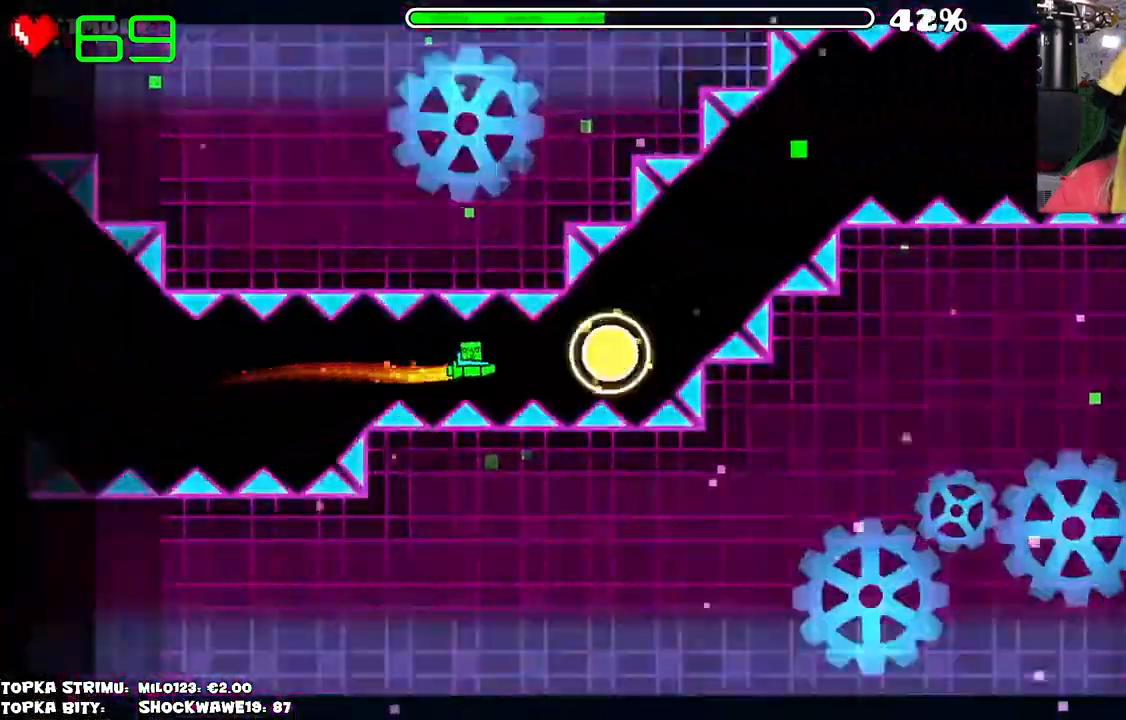
{"keys": [], "mouse": [], "events": [[50, "mouse_left", "down"], [150, "mouse_left", "up"], [250, "mouse_left", "down"], [350, "mouse_left", "up"]]}
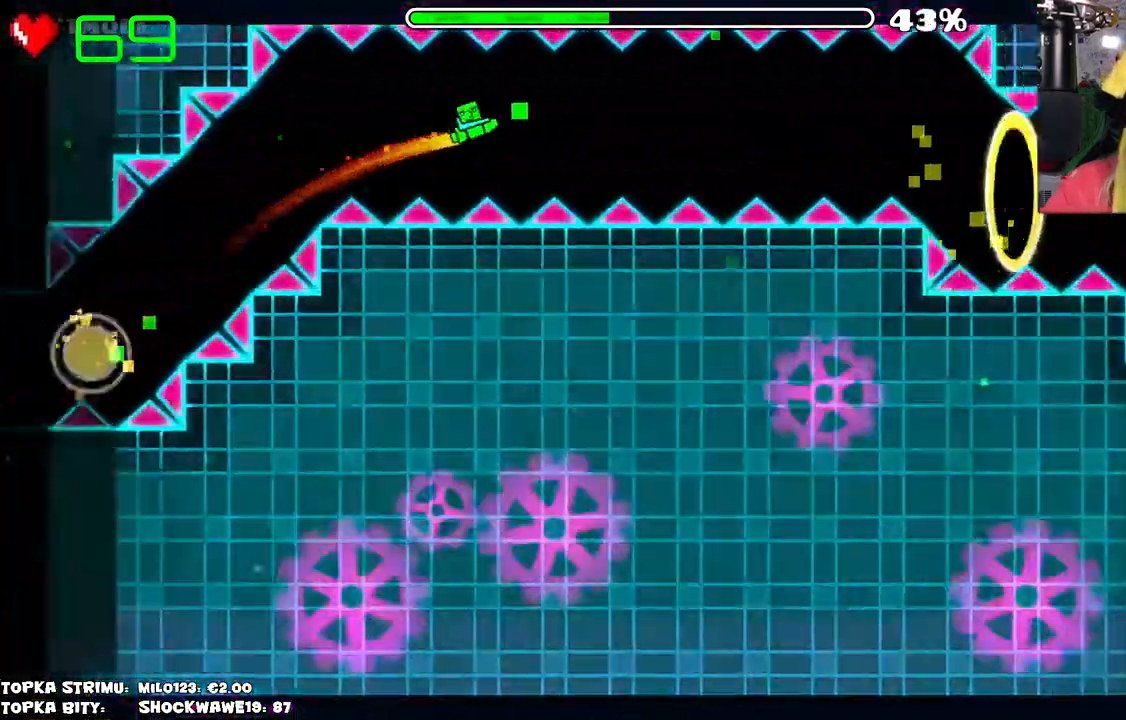
{"keys": [], "mouse": [], "events": [[334, "mouse_left", "down"], [500, "mouse_left", "up"]]}
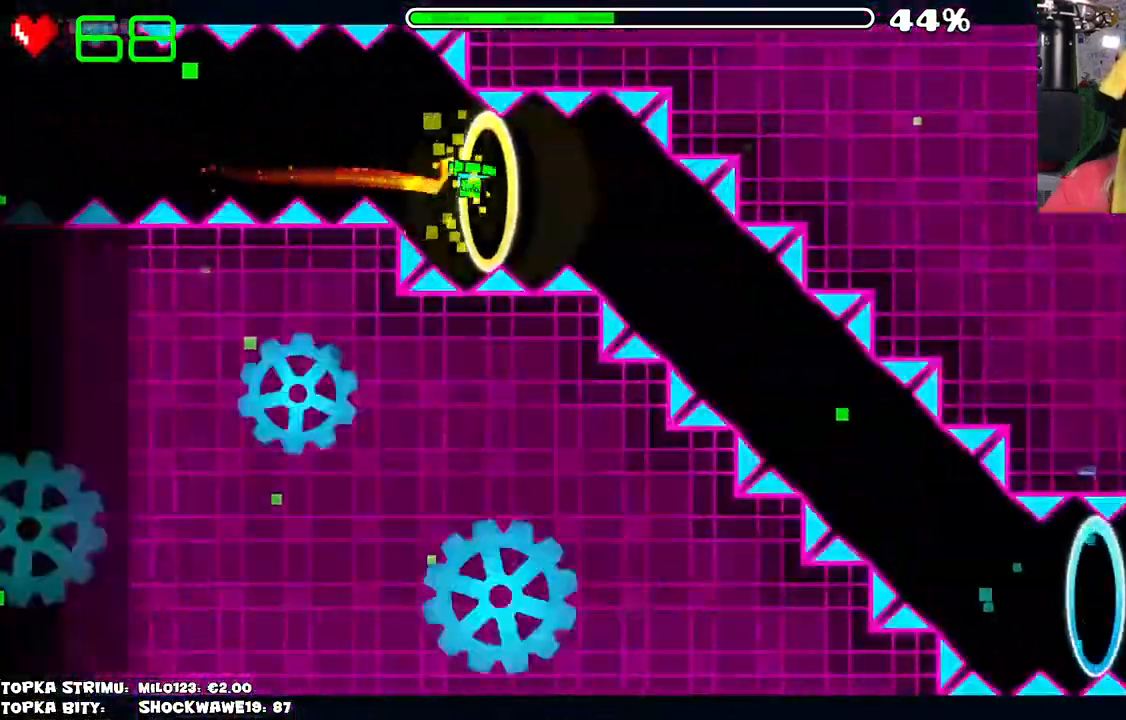
{"keys": [], "mouse": ["left"], "events": [[84, "mouse_left", "down"]]}
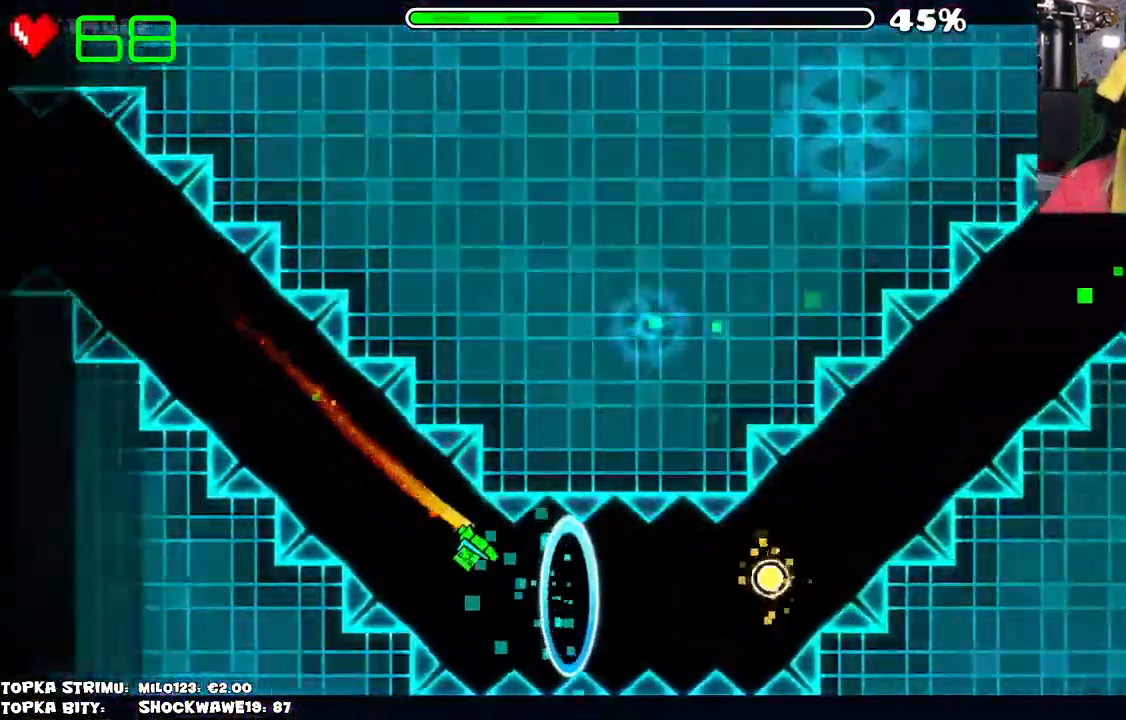
{"keys": [], "mouse": ["left"], "events": [[17, "mouse_left", "up"], [167, "mouse_left", "down"], [334, "mouse_left", "up"], [434, "mouse_left", "down"]]}
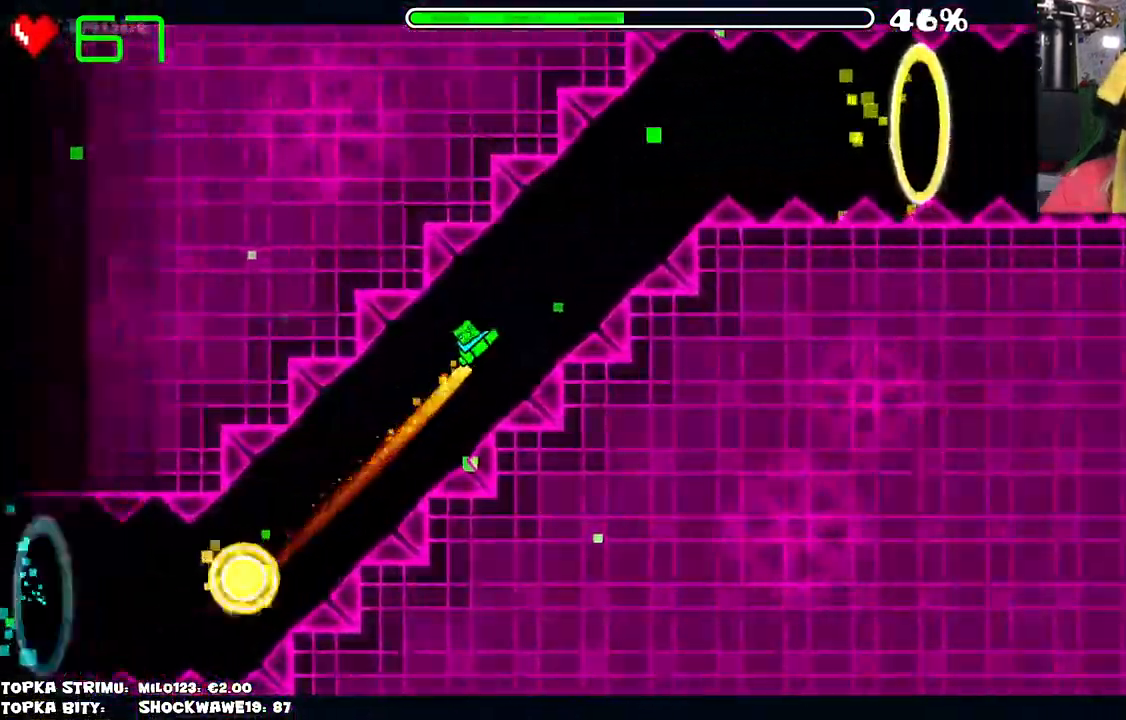
{"keys": [], "mouse": [], "events": [[217, "mouse_left", "up"]]}
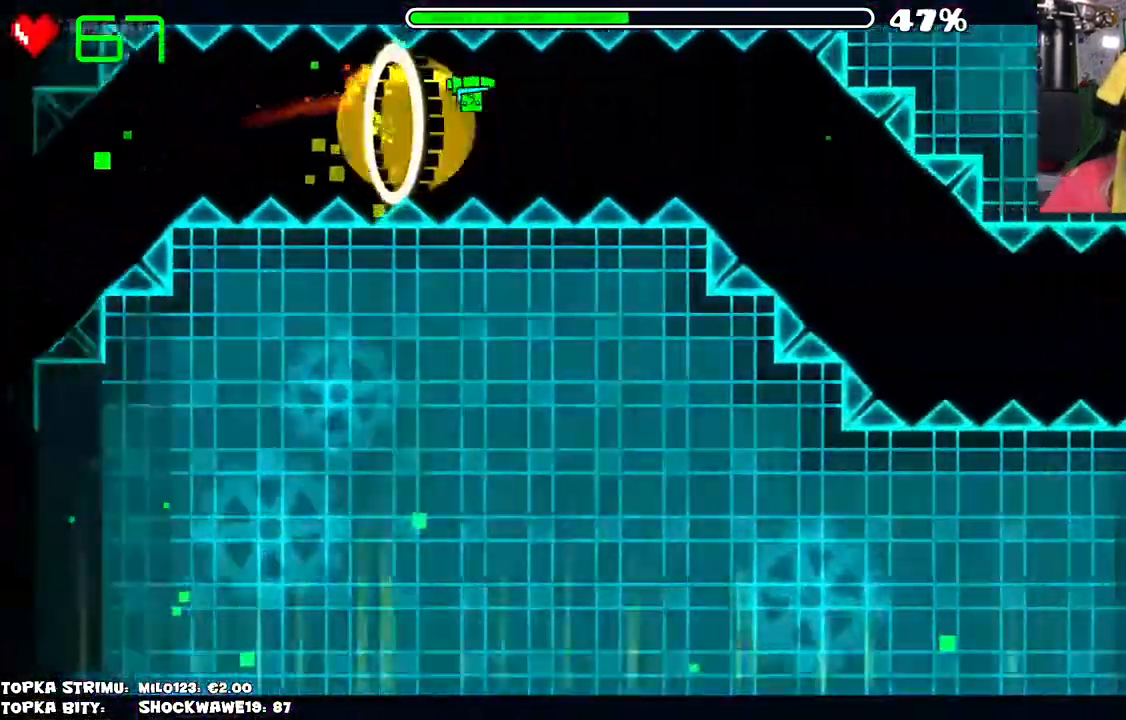
{"keys": [], "mouse": ["left"], "events": [[50, "mouse_left", "down"], [234, "mouse_left", "up"], [334, "mouse_left", "down"]]}
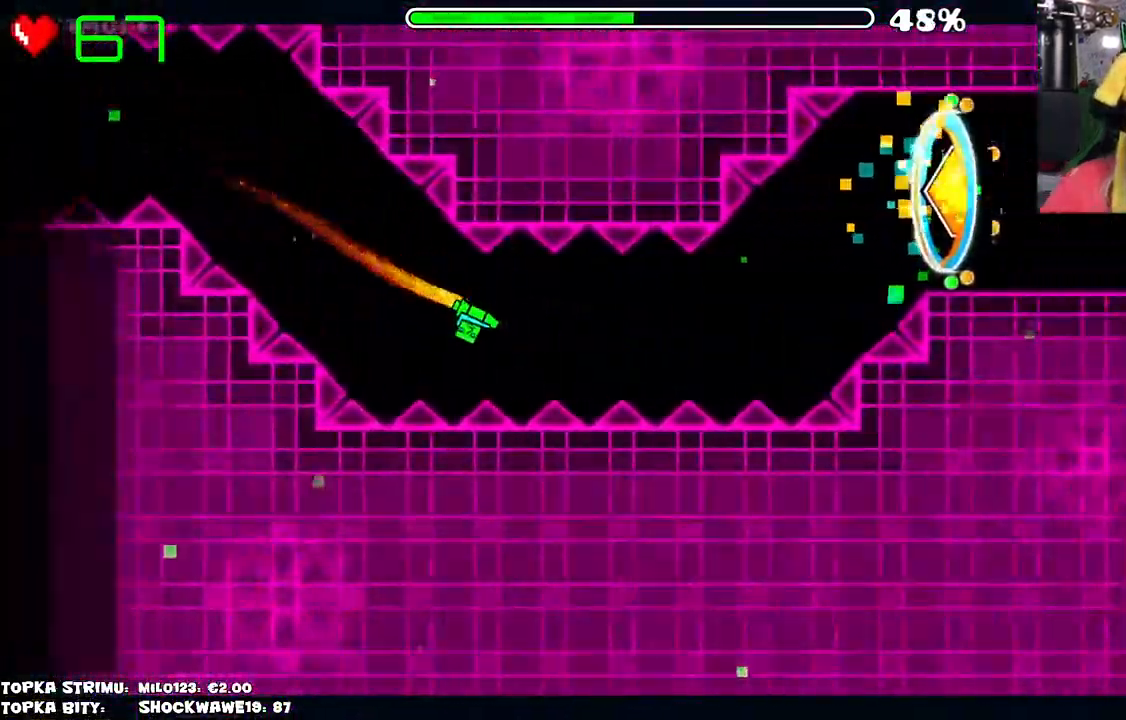
{"keys": [], "mouse": [], "events": [[17, "mouse_left", "up"]]}
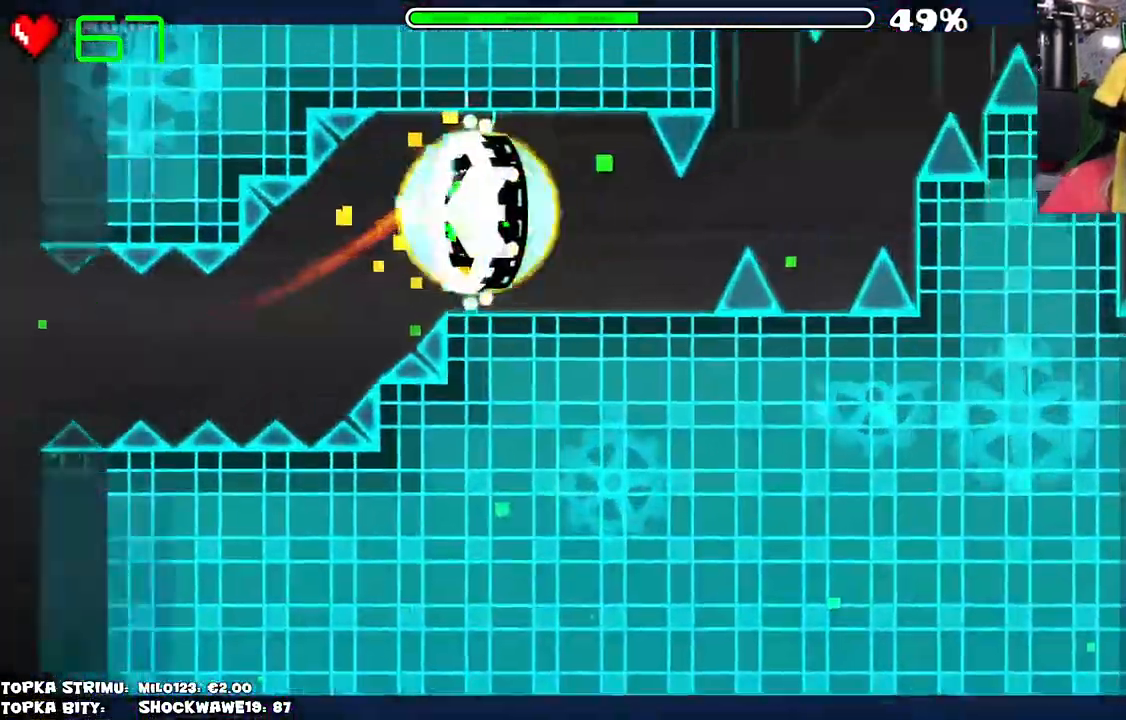
{"keys": [], "mouse": ["left"], "events": [[417, "mouse_left", "down"]]}
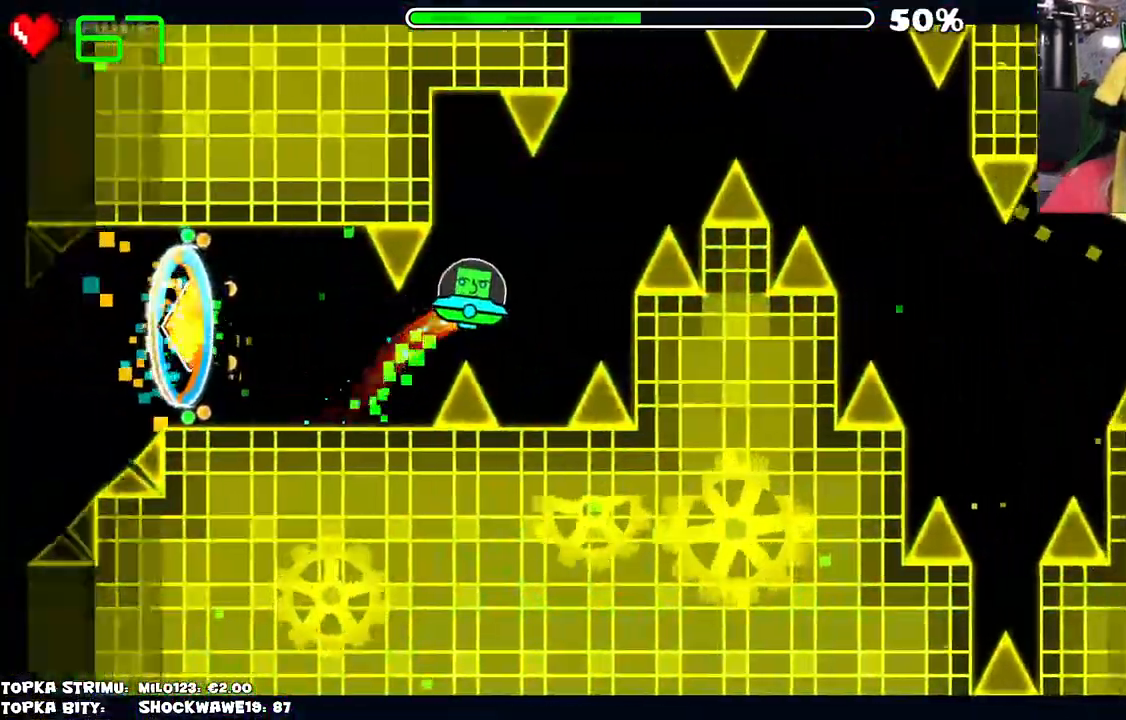
{"keys": [], "mouse": [], "events": [[17, "mouse_left", "up"], [250, "mouse_left", "down"], [300, "mouse_left", "up"], [350, "mouse_left", "down"], [434, "mouse_left", "up"]]}
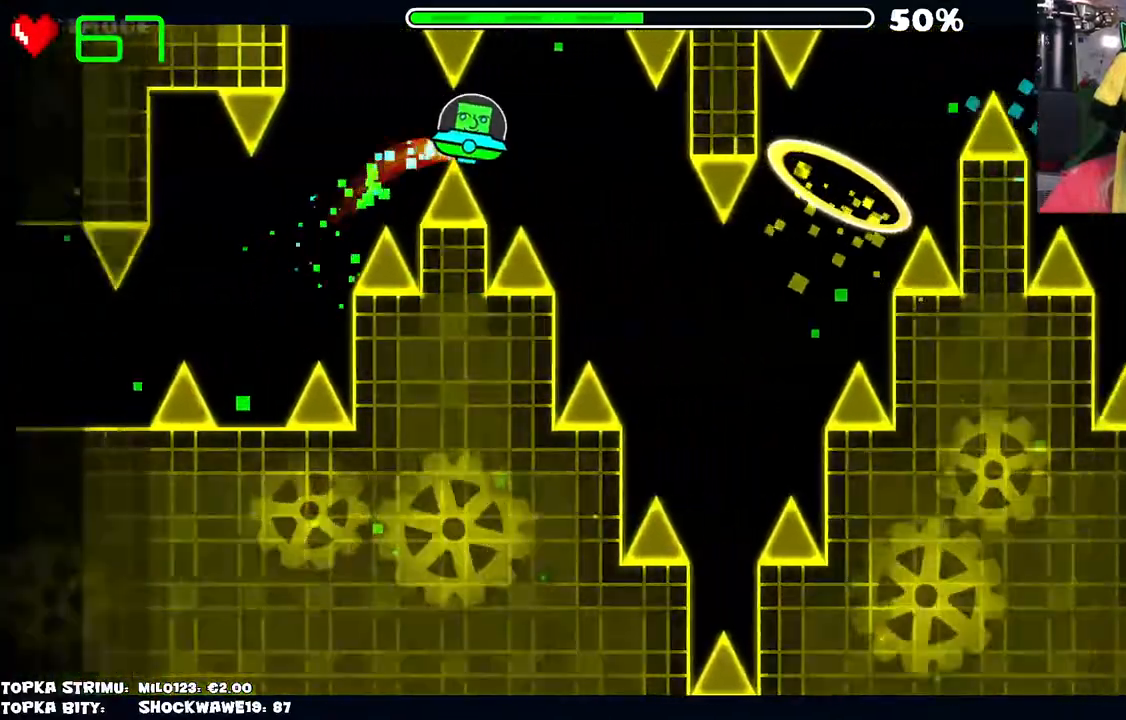
{"keys": [], "mouse": [], "events": []}
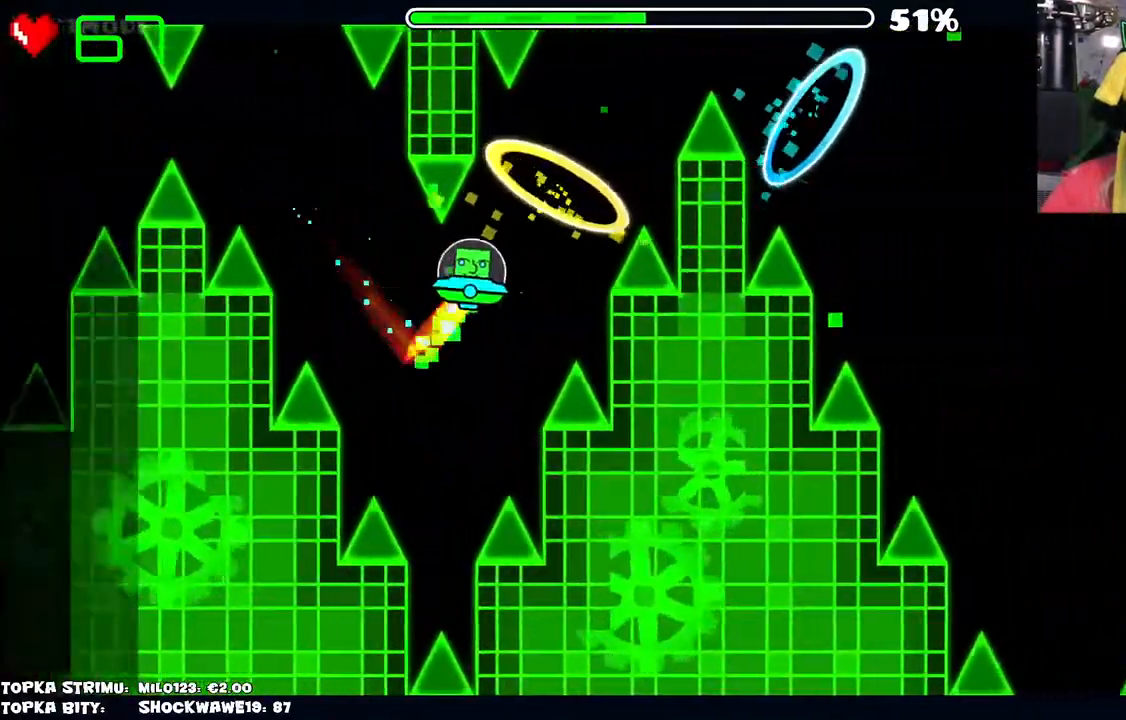
{"keys": [], "mouse": [], "events": [[50, "mouse_left", "down"], [84, "mouse_left", "up"], [134, "mouse_left", "down"], [234, "mouse_left", "up"]]}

### Work instruction
Repeat the material above verbatim, with no pictures in the output.

### Response to this task
{"keys": [], "mouse": [], "events": [[50, "mouse_left", "down"], [150, "mouse_left", "up"], [250, "mouse_left", "down"], [350, "mouse_left", "up"]]}
{"keys": [], "mouse": [], "events": [[334, "mouse_left", "down"], [500, "mouse_left", "up"]]}
{"keys": [], "mouse": ["left"], "events": [[84, "mouse_left", "down"]]}
{"keys": [], "mouse": ["left"], "events": [[17, "mouse_left", "up"], [167, "mouse_left", "down"], [334, "mouse_left", "up"], [434, "mouse_left", "down"]]}
{"keys": [], "mouse": [], "events": [[217, "mouse_left", "up"]]}
{"keys": [], "mouse": ["left"], "events": [[50, "mouse_left", "down"], [234, "mouse_left", "up"], [334, "mouse_left", "down"]]}
{"keys": [], "mouse": [], "events": [[17, "mouse_left", "up"]]}
{"keys": [], "mouse": ["left"], "events": [[417, "mouse_left", "down"]]}
{"keys": [], "mouse": [], "events": [[17, "mouse_left", "up"], [250, "mouse_left", "down"], [300, "mouse_left", "up"], [350, "mouse_left", "down"], [434, "mouse_left", "up"]]}
{"keys": [], "mouse": [], "events": []}
{"keys": [], "mouse": [], "events": [[50, "mouse_left", "down"], [84, "mouse_left", "up"], [134, "mouse_left", "down"], [234, "mouse_left", "up"]]}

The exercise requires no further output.